Similarly, the poppy hasn’t just recently become a nationalist symbol. It always has been. Until this summer, there was a famous memorial on the Gallipoli peninsula in Turkey, to the Anzac soldiers who fought against the Ottoman empire there. Supposedly quoting Ataturk, the father of modern Turkey, it reads, “There is no difference between the Johnnies and the Mehmets to us where they lie side by side here in this country of ours.”

Contrast this with the Royal British Legion’s statement, published under the banner “what we remember” on their website: “The Legion advocates a specific type of Remembrance connected to the British Armed Forces, those who were killed, those who fought with them and alongside them.”

The red poppy is—and always has been—explicitly about remembering ‘our’ military dead, not all the victims of war. Not those killed in bombing raids. Not, on the whole, women. Not children.
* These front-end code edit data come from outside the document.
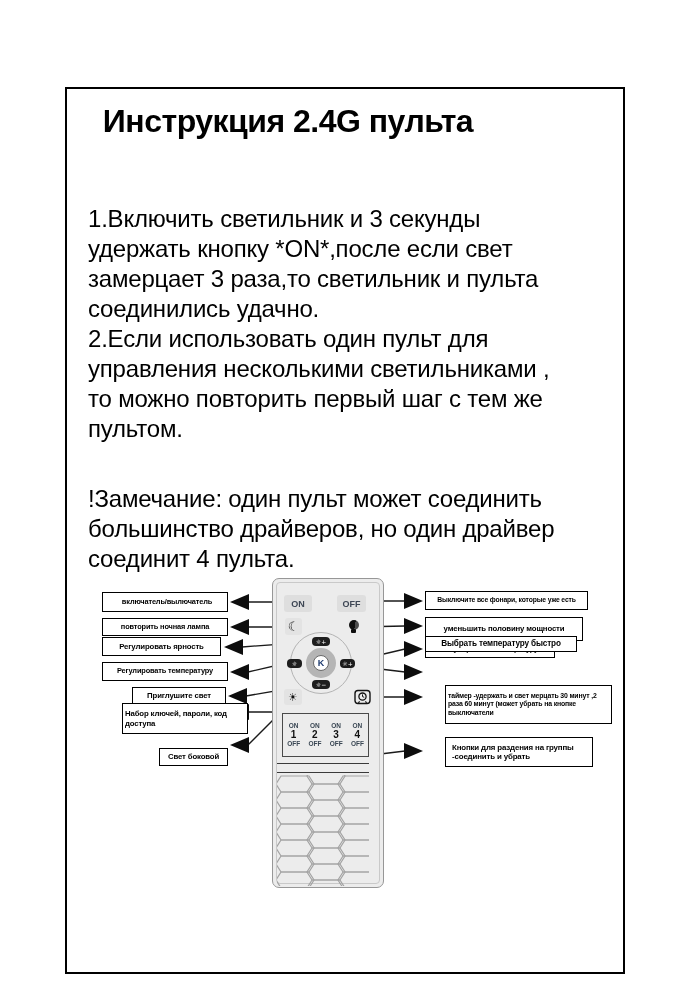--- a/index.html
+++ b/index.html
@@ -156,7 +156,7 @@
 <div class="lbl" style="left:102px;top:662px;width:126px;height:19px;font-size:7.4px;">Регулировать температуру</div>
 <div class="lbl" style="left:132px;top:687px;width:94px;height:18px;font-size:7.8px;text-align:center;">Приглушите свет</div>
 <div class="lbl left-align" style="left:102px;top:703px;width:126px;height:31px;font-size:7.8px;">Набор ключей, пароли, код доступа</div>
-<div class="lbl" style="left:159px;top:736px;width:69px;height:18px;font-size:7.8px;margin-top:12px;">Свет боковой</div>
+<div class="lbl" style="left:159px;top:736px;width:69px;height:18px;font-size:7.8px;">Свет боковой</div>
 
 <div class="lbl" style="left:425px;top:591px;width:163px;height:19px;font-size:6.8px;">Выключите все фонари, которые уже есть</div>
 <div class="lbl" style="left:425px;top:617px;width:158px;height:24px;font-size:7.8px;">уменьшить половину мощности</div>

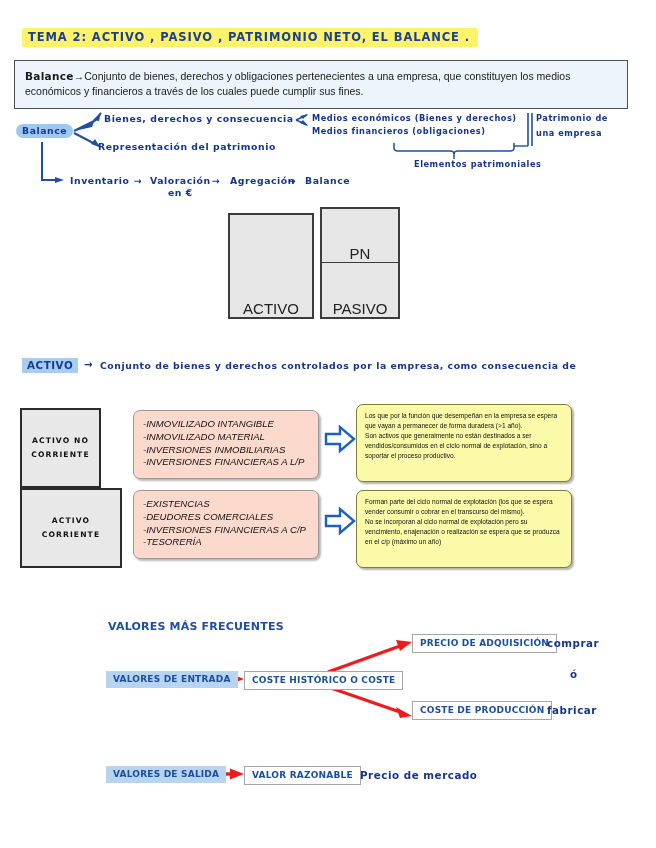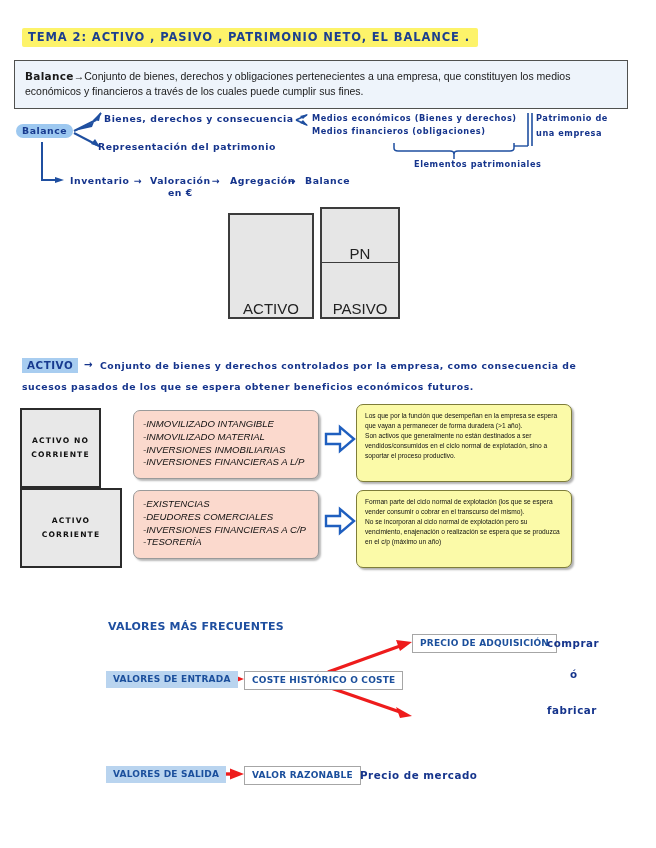--- a/index.html
+++ b/index.html
@@ -258,7 +258,6 @@
   <div class="abs hw hl-blue-sq hw-lg" style="left:22px; top:358px;">ACTIVO</div>
   <div class="abs hw hw-lg" style="left:84px; top:358px;">→</div>
   <div class="abs hw hw-md" style="left:100px; top:360px;">Conjunto de bienes y derechos controlados por la empresa, como consecuencia de</div>
-  <div class="abs hw hw-md" style="left:22px; top:381px;">sucesos pasados de los que se espera obtener beneficios  económicos  futuros.</div>
 
   <div class="abs cat-cell" style="left:20px; top:408px; width:81px; height:80px;">
     <div>ACTIVO    NO</div>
And certainly not the German, or Turkish, or Japanese, or Italian, or Afghan, or Iraqi people against whom British soldiers have fought.

It was because of all of these debates and disagreements that the Women’s Co-operative Guild finally settled on the white poppy as a new symbol of Remembrance in 1933. Unlike the red poppy, it commemorates all victims of war.

So, if this debate is as old as Remembrance itself, why do so many feel that something has changed?

First, of course, something has changed. It’s certainly the case that poppies these days are more bling than they once were, more commercial in feel (as the Twitter account @giantpoppywatch documents).

And it’s certainly the case, as Michael Gove admitted in 2014, that the government wants to use the centenary of the First World War to re-write our national story about it, to teach us that, no, this isn’t a warning against a blundering ruling class but in fact “a just war.” It’s a convenient moment to make such a case, just as the last generation which fought in it is no longer able to respond.